No longer must men and women choose between the discomfort and humility of the physician’s endoscope or risk the dangers of poor colorectal health. Advances in medical diagnostics and electronic miniaturization have led to the development of a technology known as capsule endoscopy, the little pill that offers big opportunities for the diagnosis and treatment of all manner of GI tract conditions.
The traditional device for a physician to examine a patient’s GI tract is an endoscope, a long flexible tube with a light source and a video camera. Preparation for endoscopy requires a patient to fast for 24 hours, while also consuming a distasteful fluid solution. The procedure itself is physically uncomfortable for the patient and fraught emotional duress. For the physician, it offers limited opportunity to identify, and thereby diagnose, any present condition as the endoscope is relatively inflexible, making it easy to overlook trouble spots.
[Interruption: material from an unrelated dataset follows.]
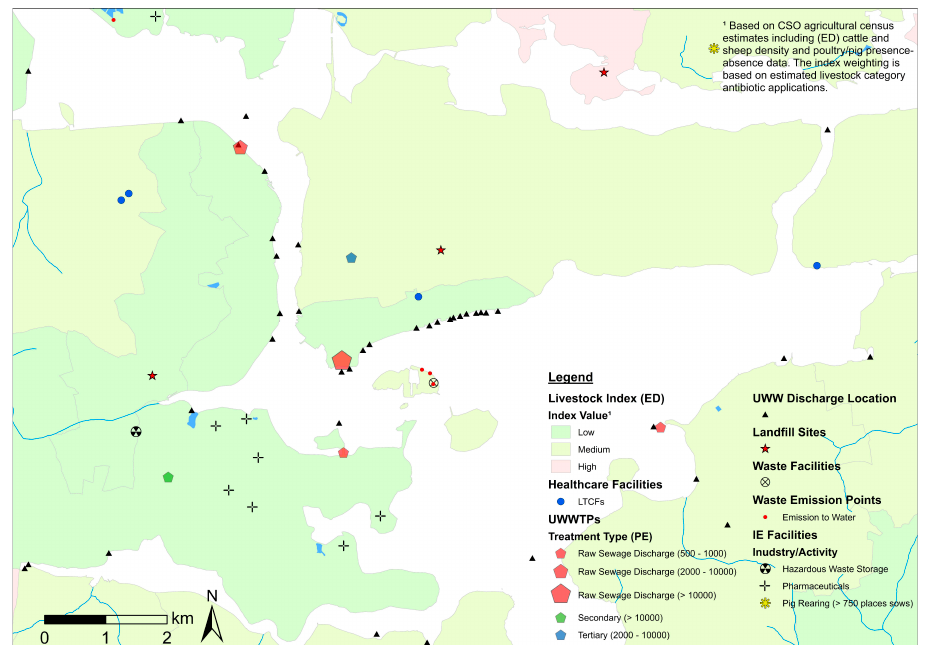
Figure 5. High resolution (fine-scale) map of potential ARO sources (classified) and healthcare facilities in Cork Harbour with livestock index estimates. Notes: Livestock index estimates are included as a base map layer. ED = electoral district. UWWTPs = urban wastewater treatment plants. UWW = urban wastewater. IE = industrial emissions. PE = population equivalent (i.e., estimated population served by UWWTPs).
The capsule endoscope is a pill sized device containing an array of LEDs and a camera at either end. Signifi¬cantly less preparation is necessary; typically a liquid only diet for 24 hours. Then the patient simply swallows the pill. While the pill travels through the GI tract, its cameras take photos twice a second, transmitting the images to a small recording device that the patient wears on their belt. The pill is a single use device, so once it has passed the patient returns the recording pack to their physician, who can then download the images for review. The resulting image feed provides a complete picture of the patients’ GI tract, offering improved opportunity for accurate diagnosis
As revolutionary as capsule endoscopy is for patients and doctors alike, the technology that makes it possible is equally revolutionary for the engineers who designed them. Capsule endoscopes are hermetically sealed to survive the acidic environment of the stomach, as well as the rest of the upper and lower GI tract. Their battery powered operation and long shelf life waiting at the doctor’s office means that a no power solution for switching them on when the time is right is crucial to their success. The small size of the pill precludes the use of a traditional reed switch, but MEMS-based switches have the unfortunate habit of their contacts welding shut during the period the switch is sitting on the doctor’s shelf.
Coto Technology’s RedRock switch, a MEMS-based solution that incorporates the small size of MEMS devices with the operational characteristics of a magnetic reed switch was the answer. RedRock is resistant to cold welding from long periods of contact closure and consumes no power, all in a package only 0.94mm high with a 2.1mm footprint.